• [Excerpt provided]:

#####

Pulsatilla



Nose

Pressure and pain as from an abscess in root of nose (near inner canthus, as if a lachrymal fistula would form). the nose feels sore internally and externally. Ulceration of nostrils and of the alae nasi (emitting a watery humour). Discharge of fetid and greenish or yellowish pus from nose (like old catarrh). Old catarrh, frequently a profuse discharge every morning, in mild and pleasant persons. Nasal catarrh accompanied by special discomfort in the house, cannot breathe well in a warm room, and great better by going out into the open air. Blowing of blood from nose and nasal haemorrhage (blood coagulated, with dry coryza, with suppressed menses), sometimes with obstruction of nose. Obstruction of nose and dry coryza, principally in evening and in the heat of a room. Coryza with loss of taste and smell, or with discharge of thick (yellowish green) and fetid mucus. Tickling in nose and frequent sneezing, principally in morning an evening. Constant shivering during coryza. Imaginary smells. Constant smell before nose, as from a coryza of long standing, or as of a mixture of coffee and tobacco. Swelling of nose. Nasal bones pain as if they would be forced asunder.

Face

Face pale (or yellowish, with sunken eyes) and sometimes with an expression of suffering. Painful sensitiveness of skin in face. Boring in left malar bone. (Neuralgia of right face, worse and then better by warmth, tightness across forehead as from a tight- string, keeps her awake at night. ***R. T. C.) Pallor of face, alternating with heat and redness of cheeks. Heat and redness of right cheek only. Sweat on face and scalp, shuddering or one (right) sided sweat of face. Face (and nose) puffed and of a bluish red colour. Convulsive movements and muscular palpitations in face. Tension and sensation of swelling in face, or painful sensibility of skin, as if it were excoriated. Erysipelas in face, with shooting pain and desquamation of skin. Red nodosities in region of cheek-bones. Lower lip swelled and cracked in middle. Swelling, tension, and cracks in lips, with desquamation of skin. Gnawing and smarting around mouth. Sharp and contractive pain in jaws. Swelling of submaxillary and cervical glands.

#####

• [Data]:
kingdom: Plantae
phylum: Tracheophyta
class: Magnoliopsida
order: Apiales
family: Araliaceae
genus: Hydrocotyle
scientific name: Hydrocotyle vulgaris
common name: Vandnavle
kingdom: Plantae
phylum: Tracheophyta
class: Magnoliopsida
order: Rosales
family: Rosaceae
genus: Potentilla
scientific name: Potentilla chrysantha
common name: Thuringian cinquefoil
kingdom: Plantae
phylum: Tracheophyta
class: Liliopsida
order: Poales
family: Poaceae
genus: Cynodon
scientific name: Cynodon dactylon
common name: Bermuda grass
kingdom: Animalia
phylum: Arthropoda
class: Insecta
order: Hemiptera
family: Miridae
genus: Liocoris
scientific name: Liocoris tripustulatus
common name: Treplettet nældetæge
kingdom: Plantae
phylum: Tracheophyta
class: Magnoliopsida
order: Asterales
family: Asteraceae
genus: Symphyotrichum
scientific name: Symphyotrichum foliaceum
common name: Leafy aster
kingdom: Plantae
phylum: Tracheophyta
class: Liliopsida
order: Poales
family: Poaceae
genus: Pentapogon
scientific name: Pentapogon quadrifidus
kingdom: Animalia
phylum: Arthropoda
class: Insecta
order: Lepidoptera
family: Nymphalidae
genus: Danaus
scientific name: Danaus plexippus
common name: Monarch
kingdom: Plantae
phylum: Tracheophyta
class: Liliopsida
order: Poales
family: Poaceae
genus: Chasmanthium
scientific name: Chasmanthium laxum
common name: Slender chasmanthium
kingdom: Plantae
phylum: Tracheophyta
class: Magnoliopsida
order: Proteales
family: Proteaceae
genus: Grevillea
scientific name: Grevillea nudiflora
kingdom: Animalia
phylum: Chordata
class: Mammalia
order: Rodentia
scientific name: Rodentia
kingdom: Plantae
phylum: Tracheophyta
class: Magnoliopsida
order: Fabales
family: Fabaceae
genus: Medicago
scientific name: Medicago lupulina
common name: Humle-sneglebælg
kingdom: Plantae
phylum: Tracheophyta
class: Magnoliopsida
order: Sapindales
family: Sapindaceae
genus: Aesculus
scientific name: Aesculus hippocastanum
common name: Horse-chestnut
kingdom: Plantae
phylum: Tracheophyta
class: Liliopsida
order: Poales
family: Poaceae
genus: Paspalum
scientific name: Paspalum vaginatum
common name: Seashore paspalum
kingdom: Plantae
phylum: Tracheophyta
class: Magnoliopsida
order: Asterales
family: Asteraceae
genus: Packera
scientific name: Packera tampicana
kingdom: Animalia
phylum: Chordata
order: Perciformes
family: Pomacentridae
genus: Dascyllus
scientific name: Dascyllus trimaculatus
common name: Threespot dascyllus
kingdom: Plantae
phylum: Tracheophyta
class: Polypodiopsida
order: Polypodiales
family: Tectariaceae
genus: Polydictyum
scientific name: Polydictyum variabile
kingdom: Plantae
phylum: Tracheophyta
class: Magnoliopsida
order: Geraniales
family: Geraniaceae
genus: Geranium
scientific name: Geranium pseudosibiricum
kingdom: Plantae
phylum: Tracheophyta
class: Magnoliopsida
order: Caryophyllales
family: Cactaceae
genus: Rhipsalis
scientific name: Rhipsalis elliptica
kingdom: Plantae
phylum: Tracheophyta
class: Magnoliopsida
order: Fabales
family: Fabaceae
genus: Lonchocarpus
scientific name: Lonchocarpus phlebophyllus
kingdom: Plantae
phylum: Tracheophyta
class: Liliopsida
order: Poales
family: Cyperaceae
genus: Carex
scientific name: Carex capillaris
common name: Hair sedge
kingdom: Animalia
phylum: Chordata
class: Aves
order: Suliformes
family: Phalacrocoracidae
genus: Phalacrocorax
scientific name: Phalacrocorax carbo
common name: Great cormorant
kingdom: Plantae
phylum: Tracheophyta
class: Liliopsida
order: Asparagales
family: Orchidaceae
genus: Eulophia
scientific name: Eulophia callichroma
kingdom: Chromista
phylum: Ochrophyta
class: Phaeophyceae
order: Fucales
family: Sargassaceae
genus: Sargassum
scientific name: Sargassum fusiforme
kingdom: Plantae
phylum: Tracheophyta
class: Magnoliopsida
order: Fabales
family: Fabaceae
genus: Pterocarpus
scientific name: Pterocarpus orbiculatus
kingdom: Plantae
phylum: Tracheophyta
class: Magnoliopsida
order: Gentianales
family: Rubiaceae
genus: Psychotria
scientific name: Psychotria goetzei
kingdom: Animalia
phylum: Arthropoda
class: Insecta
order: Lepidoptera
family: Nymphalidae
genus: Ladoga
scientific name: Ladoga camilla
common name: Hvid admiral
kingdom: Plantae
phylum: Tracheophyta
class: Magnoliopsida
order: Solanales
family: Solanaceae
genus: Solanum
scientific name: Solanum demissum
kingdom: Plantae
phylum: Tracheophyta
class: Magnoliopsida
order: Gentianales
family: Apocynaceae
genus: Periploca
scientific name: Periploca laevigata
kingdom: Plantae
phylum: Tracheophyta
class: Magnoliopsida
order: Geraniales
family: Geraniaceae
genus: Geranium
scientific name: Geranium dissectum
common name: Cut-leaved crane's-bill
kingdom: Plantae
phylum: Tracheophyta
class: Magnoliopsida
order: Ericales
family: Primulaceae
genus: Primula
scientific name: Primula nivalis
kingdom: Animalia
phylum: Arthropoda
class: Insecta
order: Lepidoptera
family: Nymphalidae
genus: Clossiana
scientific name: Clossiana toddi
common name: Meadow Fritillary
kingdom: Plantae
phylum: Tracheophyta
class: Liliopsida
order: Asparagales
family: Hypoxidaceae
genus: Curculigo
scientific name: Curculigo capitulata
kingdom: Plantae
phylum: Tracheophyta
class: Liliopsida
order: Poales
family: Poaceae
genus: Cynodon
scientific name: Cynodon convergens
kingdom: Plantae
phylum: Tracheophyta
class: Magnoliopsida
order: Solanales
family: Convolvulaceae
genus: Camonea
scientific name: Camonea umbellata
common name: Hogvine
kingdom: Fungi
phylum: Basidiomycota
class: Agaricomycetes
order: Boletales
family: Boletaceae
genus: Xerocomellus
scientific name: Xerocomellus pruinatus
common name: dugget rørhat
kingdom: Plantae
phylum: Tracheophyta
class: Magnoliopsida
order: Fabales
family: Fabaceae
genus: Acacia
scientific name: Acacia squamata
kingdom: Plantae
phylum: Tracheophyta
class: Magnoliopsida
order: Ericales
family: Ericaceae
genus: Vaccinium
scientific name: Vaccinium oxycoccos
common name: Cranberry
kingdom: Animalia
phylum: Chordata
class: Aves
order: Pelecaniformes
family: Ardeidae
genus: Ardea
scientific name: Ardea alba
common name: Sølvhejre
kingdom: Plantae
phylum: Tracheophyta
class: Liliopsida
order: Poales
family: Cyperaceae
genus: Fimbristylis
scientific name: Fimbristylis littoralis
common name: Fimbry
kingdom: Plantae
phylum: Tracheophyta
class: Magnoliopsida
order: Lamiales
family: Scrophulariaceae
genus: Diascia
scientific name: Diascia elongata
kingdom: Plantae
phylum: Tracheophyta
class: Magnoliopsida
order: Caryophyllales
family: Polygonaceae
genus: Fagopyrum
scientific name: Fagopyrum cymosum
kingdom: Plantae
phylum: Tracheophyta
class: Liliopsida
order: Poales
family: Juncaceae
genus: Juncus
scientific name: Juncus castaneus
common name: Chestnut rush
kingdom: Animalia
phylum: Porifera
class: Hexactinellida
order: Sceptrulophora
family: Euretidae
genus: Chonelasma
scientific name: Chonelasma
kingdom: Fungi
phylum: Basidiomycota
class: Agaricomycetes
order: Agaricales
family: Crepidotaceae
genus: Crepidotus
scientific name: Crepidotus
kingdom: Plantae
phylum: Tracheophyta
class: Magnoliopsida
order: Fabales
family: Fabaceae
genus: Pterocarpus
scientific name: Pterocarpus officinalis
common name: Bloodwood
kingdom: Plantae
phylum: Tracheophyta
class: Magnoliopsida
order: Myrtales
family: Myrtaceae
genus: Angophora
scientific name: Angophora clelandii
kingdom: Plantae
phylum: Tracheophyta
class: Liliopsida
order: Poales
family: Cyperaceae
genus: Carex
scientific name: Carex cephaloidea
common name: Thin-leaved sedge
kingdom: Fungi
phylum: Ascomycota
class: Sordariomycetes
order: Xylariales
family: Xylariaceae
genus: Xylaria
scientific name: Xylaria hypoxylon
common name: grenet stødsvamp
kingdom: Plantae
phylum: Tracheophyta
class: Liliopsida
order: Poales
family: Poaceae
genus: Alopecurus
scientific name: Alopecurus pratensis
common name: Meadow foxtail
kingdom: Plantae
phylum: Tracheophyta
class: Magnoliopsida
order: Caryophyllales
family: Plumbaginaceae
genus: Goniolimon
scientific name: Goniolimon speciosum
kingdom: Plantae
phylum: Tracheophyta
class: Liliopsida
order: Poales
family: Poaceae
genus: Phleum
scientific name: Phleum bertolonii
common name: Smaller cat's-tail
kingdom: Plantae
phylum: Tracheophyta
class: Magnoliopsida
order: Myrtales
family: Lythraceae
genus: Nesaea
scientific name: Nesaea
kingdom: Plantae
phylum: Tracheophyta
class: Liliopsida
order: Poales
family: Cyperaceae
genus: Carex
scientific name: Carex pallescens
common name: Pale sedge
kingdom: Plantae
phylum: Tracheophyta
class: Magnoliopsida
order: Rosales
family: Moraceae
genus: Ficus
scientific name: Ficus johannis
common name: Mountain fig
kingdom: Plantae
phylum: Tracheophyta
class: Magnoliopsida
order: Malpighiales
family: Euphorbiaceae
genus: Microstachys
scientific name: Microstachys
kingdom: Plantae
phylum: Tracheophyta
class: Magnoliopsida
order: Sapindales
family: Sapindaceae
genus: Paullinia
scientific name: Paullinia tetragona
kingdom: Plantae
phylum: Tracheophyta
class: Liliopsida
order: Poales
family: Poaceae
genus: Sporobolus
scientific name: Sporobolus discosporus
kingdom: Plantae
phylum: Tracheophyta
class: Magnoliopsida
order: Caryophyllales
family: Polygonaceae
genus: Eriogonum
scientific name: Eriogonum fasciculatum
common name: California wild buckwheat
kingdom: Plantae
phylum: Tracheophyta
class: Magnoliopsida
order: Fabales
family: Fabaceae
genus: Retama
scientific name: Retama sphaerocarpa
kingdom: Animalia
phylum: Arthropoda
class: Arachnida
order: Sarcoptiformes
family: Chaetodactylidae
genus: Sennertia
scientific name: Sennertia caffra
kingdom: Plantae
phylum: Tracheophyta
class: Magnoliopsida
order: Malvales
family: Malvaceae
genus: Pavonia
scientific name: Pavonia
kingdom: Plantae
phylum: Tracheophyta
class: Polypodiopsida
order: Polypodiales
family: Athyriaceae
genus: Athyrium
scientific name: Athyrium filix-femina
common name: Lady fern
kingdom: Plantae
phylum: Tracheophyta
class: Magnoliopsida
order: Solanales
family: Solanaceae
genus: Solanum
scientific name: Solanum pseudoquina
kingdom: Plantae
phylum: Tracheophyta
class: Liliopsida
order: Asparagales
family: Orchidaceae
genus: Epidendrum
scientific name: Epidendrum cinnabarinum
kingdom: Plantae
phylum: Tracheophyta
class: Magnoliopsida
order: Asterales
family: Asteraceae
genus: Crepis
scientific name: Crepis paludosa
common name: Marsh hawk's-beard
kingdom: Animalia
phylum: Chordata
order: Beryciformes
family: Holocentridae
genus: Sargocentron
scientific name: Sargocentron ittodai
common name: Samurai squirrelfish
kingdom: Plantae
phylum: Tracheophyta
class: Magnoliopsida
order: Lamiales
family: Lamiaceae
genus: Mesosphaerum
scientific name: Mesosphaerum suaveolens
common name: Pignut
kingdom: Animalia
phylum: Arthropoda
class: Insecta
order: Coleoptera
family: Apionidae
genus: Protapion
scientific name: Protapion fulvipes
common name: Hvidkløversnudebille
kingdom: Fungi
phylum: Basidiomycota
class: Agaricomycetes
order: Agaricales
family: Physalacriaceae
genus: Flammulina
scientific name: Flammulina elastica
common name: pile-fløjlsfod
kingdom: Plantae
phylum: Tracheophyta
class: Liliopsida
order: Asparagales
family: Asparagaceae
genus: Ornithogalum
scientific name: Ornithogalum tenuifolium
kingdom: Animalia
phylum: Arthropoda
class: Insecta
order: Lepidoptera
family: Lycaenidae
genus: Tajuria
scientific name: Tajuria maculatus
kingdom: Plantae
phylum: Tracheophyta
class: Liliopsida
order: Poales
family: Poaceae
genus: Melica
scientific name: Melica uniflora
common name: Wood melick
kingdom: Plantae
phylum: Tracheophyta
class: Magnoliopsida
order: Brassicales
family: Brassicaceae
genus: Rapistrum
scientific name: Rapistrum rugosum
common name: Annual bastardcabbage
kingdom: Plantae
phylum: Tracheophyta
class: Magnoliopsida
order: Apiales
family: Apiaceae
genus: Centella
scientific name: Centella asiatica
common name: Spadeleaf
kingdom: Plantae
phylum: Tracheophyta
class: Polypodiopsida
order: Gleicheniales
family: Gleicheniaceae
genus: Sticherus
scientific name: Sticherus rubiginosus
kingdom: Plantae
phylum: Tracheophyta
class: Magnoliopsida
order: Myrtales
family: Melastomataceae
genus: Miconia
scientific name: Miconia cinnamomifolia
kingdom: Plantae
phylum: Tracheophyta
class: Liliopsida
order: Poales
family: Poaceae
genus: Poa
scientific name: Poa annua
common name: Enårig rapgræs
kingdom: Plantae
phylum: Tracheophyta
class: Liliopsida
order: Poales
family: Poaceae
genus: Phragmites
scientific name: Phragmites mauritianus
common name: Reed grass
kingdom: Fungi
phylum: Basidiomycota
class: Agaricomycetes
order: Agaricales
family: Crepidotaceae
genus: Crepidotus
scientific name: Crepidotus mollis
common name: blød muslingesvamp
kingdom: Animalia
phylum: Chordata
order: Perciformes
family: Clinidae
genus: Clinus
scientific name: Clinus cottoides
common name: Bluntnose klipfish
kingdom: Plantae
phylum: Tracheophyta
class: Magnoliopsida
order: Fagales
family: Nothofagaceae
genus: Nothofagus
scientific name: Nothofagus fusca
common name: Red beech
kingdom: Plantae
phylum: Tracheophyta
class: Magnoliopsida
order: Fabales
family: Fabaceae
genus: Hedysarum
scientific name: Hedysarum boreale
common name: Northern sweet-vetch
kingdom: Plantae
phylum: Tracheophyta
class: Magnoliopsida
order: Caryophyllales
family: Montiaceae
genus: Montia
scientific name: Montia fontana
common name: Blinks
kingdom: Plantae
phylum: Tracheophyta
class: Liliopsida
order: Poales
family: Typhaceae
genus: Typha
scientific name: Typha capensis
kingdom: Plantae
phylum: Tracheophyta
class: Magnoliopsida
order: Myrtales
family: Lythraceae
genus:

#####

• [Task objective]: List each distinct color word ending in "-ish" that appears in the Pulsatilla entry. You won't need the listing for this.

• [Answer to this task]: greenish, yellowish, bluish